Prosperity preaching has many forms, but the two most known examples are Joyce Meyer and Joel Osteen. The sheer size of their respective ministries (Joyce on media and Joel in his megachurch) means that for many Christians, they constitute mainstream Christianity. Rick Warren, Andy Stanley and Bill Hybels all pastor megachurches, so it seems easy to include Joel Osteen as though they are all in the same category. But they aren’t. It’s easy to compare Joyce Meyer to other authors on the shelves at Christian bookstores like Philip Yancey or Max Lucado but she is clearly in a class by herself.

One test is compatibility. If you’re moving from Chicago to Atlanta to Orange County, it’s easy to transfer from one of the aforementioned churches to another, but at Joel Osteen’s Church you’d get an entirely different vibe. Similarly, if readers of Craig Groeschel or Kyle Idleman picked up one of Joyce’s books they would sense they were moving into different territory.

But earlier this month, a U.S. pastor decided to connect the dots more fully for his congregation:

I have been preaching for 20 years.  Yesterday I did something that I have never done before in a sermon.  I publicly called out false teachers and named them by name.  I said,

If you listen to Joel Osteen and Joyce Meyer, if you take what they teach seriously, it will not be good for you.  It will be detrimental to your long-term growth as a follower of Jesus.

He then goes through a list of doctrines taught by Joel and Joyce and carefully examines their doctrines. It’s a longer post requiring your time and attention, but i believe Rick Henderson has done his homework.

You can read the whole piece — and the 1,050 comments received to date, by clicking here.

One of the challenges of running articles like this is that you attract all kinds of people whose comments are based entirely on a loyalty to the Bible teacher, pastor or author in question. Whether or not they read the piece in question is hard to determine. They feel it is their spiritual duty to rush to the defense of their shepherd.

I know this from personal experience with articles about Joyce Meyer and James MacDonald.  In the world at large, people can look at six tenets of a person’s personal beliefs and say, “I agree with 1, 3, 4, and 6, but not number 2 or 5.” In the Christian world, there is no grace granted to those who respect a person’s ministry in several areas, but disagree with a couple of others.  Attacks are consider personal even when there is no such intention.

I once told someone I was writing a critique of a newly-released book, and they were quite upset that I had chosen to criticize it. No, sorry. A critique is not necessarily a criticism. Critical thinking is not necessarily criticism. And both are about concepts and ideas, not about individuals.

So I applaud Rick Henderson for his willingness to do the hard thing, and actually do the research necessary to prove his point.

If the prosperity doctrine is responsible for the huge migration of South Americans away from the Roman Catholic Church to the Charismatic Protestant Church, then I wonder if some of them would have been better served to have stayed where they are. In fact maybe more than just some.

Rick Henderson writes:

The Prosperity Gospel is much like all other religions in that it uses faith, it uses doing good things to leverage material blessings from God.  Essentially, use God to get things from God…

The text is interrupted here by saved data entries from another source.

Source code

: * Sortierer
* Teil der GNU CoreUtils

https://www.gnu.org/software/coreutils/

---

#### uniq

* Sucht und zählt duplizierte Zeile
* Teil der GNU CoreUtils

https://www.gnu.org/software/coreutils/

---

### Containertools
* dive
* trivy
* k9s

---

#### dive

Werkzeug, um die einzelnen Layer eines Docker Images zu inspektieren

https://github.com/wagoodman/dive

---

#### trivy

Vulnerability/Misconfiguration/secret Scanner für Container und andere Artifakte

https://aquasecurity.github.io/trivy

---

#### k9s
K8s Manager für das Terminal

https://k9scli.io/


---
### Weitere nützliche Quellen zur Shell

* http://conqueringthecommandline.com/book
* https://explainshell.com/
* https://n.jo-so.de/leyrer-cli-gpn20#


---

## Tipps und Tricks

…This is not the Gospel.  This is a false Gospel.  Joel teaches that we open ourselves to God to get more from God.  He teaches that we use our words to speak into existence a better reality.  This straight from the Word of Faith Movement.  This is not what is taught throughout the New Testament.  Consider what the Apostle Paul wrote.  And remember that he wrote this while in prison.

Philippians 4:10-13 I rejoiced greatly in the Lord that at last you renewed your concern for me. Indeed, you were concerned, but you had no opportunity to show it. I am not saying this because I am in need, for I have learned to be content whatever the circumstances. I know what it is to be in need, and I know what it is to have plenty. I have learned the secret of being content in any and every situation, whether well fed or hungry, whether living in plenty or in want. I can do all this through him who gives me strength.